Adventures with Git DVCS

Over the last while I’ve been playing a lot with a distributed version control system (DVCS) called Git. In the last while, particularly with the presence of sites such as the excellent GitHub, Git has gained a lot of popularity and support among developers. Before anyone accuses me of “jumping on the Git bandwagon” – the bandwagon’s got a lot of momentum, and there’s good reasoning for that.

I’m not going to bore you with the detail of how Git and its distributed model works, there are plenty of excellent articles littering the web you can find with a quick search on Google. Instead I’m going to explain why I believe Git provides the best source control for teams.

With Git, every developer has the full repository available to them locally on their hard disk. While this means the initial clone of a large repository takes longer than an SVN checkout, it’s just about instant to perform any local operation – such as diff your entire tree (or any part thereof) or to add a new commit with no network connectivity needed. This makes it great to work in a totally disconnected environment, since the only operations that need network access are pushing and pulling code in other repositories.

The side effect of this incredible disconnected environment is that everyone is effectively on their own branch of the repository. As soon as I start writing a single line of code that diverges from the repository I cloned from, I’m able to commit on my local repository without anyone else ever seeing it. This means I can commit more often and in smaller chunks without breaking the rest of the codebase for the other developers on the project and getting flamed afterwards. Also once you realise you’re on a branch anyway, the mental barrier of branching out breaks down. In the last couple of weeks I’ve had up to 7 branches in my local repository.

Of course the other half of branching is merging and the Git developers have paid careful attention to the merge model. Even on medium size code bases (2000 files or so) it takes less than a second to merge a set of changes into a branch on my laptop.

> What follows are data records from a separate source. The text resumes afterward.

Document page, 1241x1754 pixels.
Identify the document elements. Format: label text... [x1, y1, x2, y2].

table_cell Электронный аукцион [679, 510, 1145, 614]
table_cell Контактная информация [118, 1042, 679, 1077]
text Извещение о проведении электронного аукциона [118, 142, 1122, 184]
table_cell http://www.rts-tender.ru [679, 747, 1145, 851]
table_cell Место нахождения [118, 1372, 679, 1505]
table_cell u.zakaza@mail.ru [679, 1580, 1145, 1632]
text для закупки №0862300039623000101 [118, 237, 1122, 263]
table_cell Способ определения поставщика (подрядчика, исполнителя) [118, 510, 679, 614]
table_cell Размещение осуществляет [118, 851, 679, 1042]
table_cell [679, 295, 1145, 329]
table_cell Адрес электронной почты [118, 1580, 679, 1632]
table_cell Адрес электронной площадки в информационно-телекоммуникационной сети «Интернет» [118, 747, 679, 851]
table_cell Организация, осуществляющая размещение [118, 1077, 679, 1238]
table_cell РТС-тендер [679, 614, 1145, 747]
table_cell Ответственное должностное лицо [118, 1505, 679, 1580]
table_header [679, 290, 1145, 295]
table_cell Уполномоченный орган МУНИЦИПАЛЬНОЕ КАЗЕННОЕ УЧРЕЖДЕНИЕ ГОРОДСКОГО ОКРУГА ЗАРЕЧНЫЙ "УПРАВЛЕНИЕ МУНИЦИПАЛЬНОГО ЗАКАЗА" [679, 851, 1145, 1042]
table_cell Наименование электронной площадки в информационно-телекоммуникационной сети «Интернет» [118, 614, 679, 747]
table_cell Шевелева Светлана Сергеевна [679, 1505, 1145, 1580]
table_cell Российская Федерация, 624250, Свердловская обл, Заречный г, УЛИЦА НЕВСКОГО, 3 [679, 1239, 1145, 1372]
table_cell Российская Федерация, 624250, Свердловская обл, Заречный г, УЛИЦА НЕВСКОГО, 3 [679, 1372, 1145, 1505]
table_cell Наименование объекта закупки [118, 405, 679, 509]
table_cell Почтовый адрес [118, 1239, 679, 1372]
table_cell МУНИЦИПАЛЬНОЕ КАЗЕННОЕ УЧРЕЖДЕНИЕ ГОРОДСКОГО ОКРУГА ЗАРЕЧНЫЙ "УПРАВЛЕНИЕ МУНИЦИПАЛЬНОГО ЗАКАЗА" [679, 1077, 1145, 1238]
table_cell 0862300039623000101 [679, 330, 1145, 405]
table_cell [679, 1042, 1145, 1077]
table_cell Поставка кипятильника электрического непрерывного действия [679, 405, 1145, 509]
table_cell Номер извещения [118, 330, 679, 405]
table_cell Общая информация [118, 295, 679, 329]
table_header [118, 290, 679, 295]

Overall this freedom of branching and merging means that developers know they can do more with their code without the risk of stepping on someone else’s toes. If it works, great, merge the changes in. If it doesn’t work, just delete the branch.

I really like the freedom of workflow Git provides and the speed and robustness of it. I’m pretty sure that more and more enterprise users will take up on Git over the next year or so, particularly with the power provided by providers such as GitHub.